Sweat beaded on his forehead, his mana pool draining at an alarming rate. The process was infinitely more complex than simple repair. This was true creation, pushing the [Stellar Forge] to its current limits.

Hours later, as his mana reserves dipped into the single digits, the process completed. The device was unrecognizable. It was smaller, sleeker, its surface etched with faint, glowing lines that pulsed with contained power. He triggered it.

The effect was instantaneous and violent.

WHUMP.

The sound was a physical blow. The metal of his crib shrieked, buckling under the phenomenal pressure. Astra was driven flat, his vision spotting. Every cell in his body screamed in protest. It felt like the magicule pressure of Veldora's cave, but condensed, focused, and purely physical.

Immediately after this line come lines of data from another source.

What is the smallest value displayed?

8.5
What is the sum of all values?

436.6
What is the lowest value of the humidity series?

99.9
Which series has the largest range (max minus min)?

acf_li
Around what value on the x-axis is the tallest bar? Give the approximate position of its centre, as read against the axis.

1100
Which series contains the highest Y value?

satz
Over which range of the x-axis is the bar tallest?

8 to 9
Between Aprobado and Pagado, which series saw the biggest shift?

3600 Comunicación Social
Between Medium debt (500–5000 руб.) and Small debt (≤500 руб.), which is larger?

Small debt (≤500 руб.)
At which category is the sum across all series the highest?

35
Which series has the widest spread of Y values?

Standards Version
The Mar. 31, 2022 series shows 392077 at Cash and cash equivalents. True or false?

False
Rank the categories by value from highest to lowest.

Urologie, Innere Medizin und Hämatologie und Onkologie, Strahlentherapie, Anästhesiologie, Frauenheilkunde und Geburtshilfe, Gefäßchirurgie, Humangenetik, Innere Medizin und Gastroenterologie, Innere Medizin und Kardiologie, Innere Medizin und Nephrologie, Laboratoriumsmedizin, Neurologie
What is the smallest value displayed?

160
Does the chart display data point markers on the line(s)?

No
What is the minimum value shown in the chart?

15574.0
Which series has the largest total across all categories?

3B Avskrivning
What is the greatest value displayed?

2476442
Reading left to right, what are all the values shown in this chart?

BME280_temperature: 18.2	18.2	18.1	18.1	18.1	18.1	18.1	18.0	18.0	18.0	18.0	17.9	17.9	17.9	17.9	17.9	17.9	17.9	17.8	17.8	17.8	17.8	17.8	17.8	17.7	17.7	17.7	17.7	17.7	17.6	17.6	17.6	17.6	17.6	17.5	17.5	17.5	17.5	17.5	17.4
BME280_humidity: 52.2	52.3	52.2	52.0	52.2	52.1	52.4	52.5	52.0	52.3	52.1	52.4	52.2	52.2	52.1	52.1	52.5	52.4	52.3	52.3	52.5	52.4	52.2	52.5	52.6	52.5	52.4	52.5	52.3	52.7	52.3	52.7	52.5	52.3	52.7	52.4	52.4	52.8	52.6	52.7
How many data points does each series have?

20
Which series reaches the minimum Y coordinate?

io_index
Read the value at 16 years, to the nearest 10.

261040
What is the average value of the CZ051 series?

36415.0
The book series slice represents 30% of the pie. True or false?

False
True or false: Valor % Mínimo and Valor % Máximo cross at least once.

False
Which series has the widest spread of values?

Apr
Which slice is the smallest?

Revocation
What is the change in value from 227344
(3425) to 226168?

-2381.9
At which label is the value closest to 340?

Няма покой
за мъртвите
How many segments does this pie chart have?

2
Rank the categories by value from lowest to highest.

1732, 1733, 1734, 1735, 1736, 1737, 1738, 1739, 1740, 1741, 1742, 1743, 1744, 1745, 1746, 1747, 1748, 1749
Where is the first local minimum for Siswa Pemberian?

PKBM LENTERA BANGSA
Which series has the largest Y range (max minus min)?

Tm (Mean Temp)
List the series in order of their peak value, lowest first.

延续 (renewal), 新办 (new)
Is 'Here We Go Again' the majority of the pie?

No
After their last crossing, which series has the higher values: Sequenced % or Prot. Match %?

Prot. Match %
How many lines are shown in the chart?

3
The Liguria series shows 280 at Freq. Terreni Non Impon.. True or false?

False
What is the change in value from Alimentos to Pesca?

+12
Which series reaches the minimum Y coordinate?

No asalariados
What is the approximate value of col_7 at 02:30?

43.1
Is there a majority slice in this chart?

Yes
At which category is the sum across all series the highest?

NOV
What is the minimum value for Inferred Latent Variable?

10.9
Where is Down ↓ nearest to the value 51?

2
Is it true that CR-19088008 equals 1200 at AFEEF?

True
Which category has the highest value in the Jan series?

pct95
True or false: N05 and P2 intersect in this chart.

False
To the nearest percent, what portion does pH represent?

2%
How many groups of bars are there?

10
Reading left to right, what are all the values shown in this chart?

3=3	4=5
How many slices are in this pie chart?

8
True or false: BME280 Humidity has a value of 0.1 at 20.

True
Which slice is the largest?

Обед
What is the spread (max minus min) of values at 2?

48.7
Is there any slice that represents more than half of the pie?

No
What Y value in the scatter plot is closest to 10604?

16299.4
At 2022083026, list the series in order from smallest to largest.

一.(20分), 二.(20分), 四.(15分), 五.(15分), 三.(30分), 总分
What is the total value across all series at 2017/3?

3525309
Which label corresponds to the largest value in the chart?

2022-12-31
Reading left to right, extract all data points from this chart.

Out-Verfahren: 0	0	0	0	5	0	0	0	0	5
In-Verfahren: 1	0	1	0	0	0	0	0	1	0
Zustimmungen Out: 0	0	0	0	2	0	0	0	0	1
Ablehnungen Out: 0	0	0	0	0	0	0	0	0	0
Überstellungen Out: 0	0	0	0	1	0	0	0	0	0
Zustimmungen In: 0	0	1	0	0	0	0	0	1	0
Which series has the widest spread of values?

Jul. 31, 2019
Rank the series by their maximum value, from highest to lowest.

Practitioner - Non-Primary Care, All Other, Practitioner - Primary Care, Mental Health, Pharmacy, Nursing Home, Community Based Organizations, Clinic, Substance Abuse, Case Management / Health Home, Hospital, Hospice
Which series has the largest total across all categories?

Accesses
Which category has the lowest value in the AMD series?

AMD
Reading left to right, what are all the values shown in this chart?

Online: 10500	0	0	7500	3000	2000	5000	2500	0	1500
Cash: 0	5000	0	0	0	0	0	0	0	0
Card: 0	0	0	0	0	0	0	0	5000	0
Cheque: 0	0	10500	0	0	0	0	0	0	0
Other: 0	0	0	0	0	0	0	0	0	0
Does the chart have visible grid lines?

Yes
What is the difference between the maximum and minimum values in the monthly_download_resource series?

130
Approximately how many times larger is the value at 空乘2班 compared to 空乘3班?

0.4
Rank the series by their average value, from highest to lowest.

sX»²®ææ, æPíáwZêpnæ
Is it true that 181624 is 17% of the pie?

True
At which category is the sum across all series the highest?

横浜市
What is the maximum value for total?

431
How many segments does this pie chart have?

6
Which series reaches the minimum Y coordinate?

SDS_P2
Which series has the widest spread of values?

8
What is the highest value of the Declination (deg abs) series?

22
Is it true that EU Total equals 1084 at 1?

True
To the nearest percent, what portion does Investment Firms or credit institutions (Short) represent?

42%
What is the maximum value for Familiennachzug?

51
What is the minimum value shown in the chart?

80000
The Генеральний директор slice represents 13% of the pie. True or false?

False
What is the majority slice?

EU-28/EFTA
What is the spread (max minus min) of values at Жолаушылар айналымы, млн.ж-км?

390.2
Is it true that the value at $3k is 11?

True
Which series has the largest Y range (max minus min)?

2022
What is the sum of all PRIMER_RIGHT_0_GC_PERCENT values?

[Ambient Gravity: 25x Standard.]

He had done it. He had created a gravity chamber the size of a crib. A 25x gravity field. It was a training tool that would make even Prince Vegeta's elite trainers take notice.

Gasping, he managed to deactivate it. The release of pressure was so sudden he felt like he might float away. He lay there, panting, a profound exhaustion washing over him. But beneath the exhaustion was a fierce, burning triumph.

He had taken the first step to creating his own path to power, independent of the System's missions. He was no longer just a passenger on a doomed planet. He was an architect, building his own ladder out of the abyss, one forged piece of technology at a time. The Ghost in the Nursery had just built himself an engine of godhood.